Tenía doce años, pero mi alma se sentía antigua, curtida por toda una vida de tormentas que nunca habían tocado mi piel, solo mi espíritu. Mi nombre es Scholola . Si me hubieras visto en ese entonces, no me habrías recordado. Era un fantasma en el tapiz bullicioso y caótico de Lagos: una mancha de tierra en el dobladillo del vibrante vestido de la ciudad. Era la chica a la que rodeabas para evitar que se te manchara el polvo de los zapatos lustrados. Era la "chica de la cuneta", la "niña maldita", la hija de la loca que le gritaba a la lluvia.
Sobrevivir no fue una opción para mí; fue un reflejo, involuntario y agotador. No tenía padre, ni hogar, y durante mucho tiempo, ningún nombre que alguien pronunciara con cariño. Mi madre, Abini , había sido hermosa en su día, o eso me decía al contemplar el arco pronunciado de sus pómulos bajo la mugre. Pero su mente se había hecho añicos hacía mucho tiempo, como un espejo caído sobre el cemento, dejándola perdida en un laberinto de alucinaciones y terrores que solo ella podía ver.
El día que mi vida empezó a cambiar, no empezó con esperanza. Empezó con saliva.
¡Qué asco! ¡Te dije que te fueras!
El grito fue seguido por una húmeda y cruda saliva que cayó a centímetros de mis callosos dedos de los pies. No me inmuté. No me moví. Inmutarse era cosa de niños que aún creían que podían evitar el dolor. Había aprendido que moverse solo atraía más atención, y la atención era peligrosa.
La vendedora del mercado, una figura imponente rodeada de cestas de pimientos rojos, me fulminó con la mirada. "¿Es esto un vertedero? ¡Tú y esa loca deberían cambiarse de ropa antes de que les eche agua caliente!"
Apreté el brazo de mi madre con más fuerza. Abini estaba sentada en el polvo junto a la cuneta abierta, ajena a la amenaza. Trazaba intrincados patrones invisibles en la tierra con un dedo tembloroso, murmurando una conversación con un fantasma de su pasado. Su bata se le había caído hasta la mitad del hombro, dejando al descubierto cicatrices y capas de suciedad, pero no se dio cuenta.
—Vamos, mami —susurré con voz áspera y seca—. Vámonos.
La gente pasaba junto a nosotros: un río de humanidad fluyendo hacia la supervivencia.
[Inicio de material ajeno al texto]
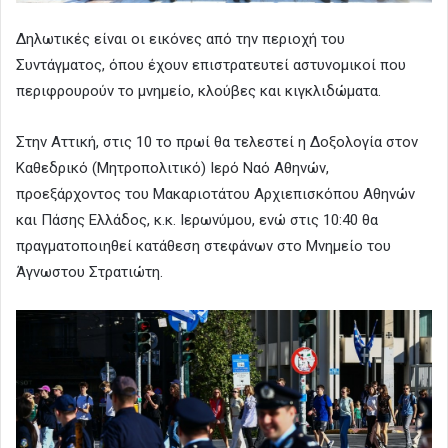
Δηλωτικές είναι οι εικόνες από την περιοχή του
Συντάγματος, όπου έχουν επιστρατευτεί αστυνομικοί που
περιφρουρούν το μνημείο, κλούβες και κιγκλιδώματα.
Στην Αττική, στις 10 το πρωί θα τελεστεί η Δοξολογία στον
Καθεδρικό (Μητροπολιτικό) Ιερό Ναό Αθηνών,
προεξάρχοντος του Μακαριοτάτου Αρχιεπισκόπου Αθηνών
και Πάσης Ελλάδος, κ.κ. Ιερωνύμου, ενώ στις 10:40 θα
πραγματοποιηθεί κατάθεση στεφάνων στο Μνημείο του
Άγνωστου Στρατιώτη.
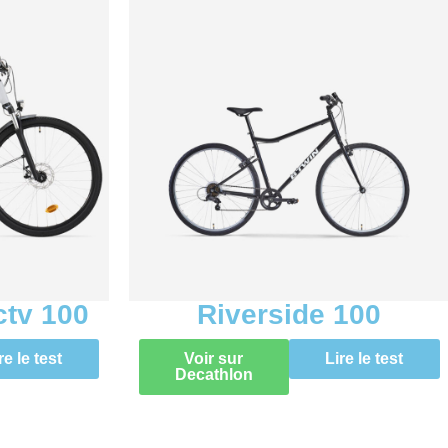
ctv 100
Riverside 100
re le test
Voir sur
Lire le test
Decathlon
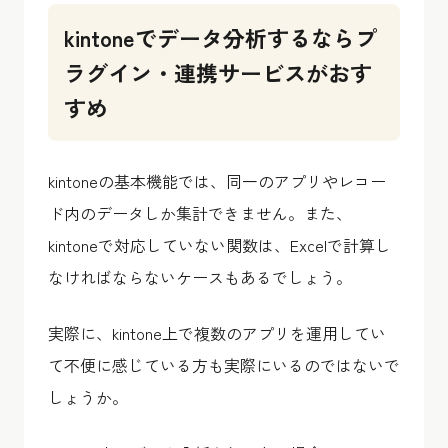
kintoneでデータ分析するならプ
ラグイン・連携サービスがおす
すめ
kintoneの基本機能では、同一のアプリやレコー
ド内のデータしか集計できません。また、
kintoneで対応していない関数は、Excelで計算し
なければならないケースもあるでしょう。
実際に、kintone上で複数のアプリを運用してい
て不便に感じている方も実際にいるのではないで
しょうか。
Algunos aminoraron la marcha para mirarnos con esa compasión vacía y vacía que no cuesta nada ni da nada. Una mujer con un elegante traje de negocios se detuvo, meneó la cabeza con un chasquido y siguió caminando. Nadie se detuvo. Nadie ayudó.
Éramos invisibles a simple vista.
Puse a mi madre de pie. Era ligera, aterradoramente ligera, sus huesos afilados contra mis palmas. «Los pájaros, Scholola», susurró, con los ojos abiertos y frenéticos. «Se robaron el cielo. Tenemos que encontrarlo».
—Lo haremos, mami. Encontraremos el cielo —mentí. Era un detalle que le hacía a diario.
Nos retiramos a nuestro "hogar": un quiosco roto cerca del mercado de Mile 12. Si llovía, nos acurrucábamos y nos empapábamos. Si hacía calor, nos asábamos. Nuestro colchón era una caja de cartón Indomie aplastada; nuestra manta era el pesado y sofocante silencio de la noche.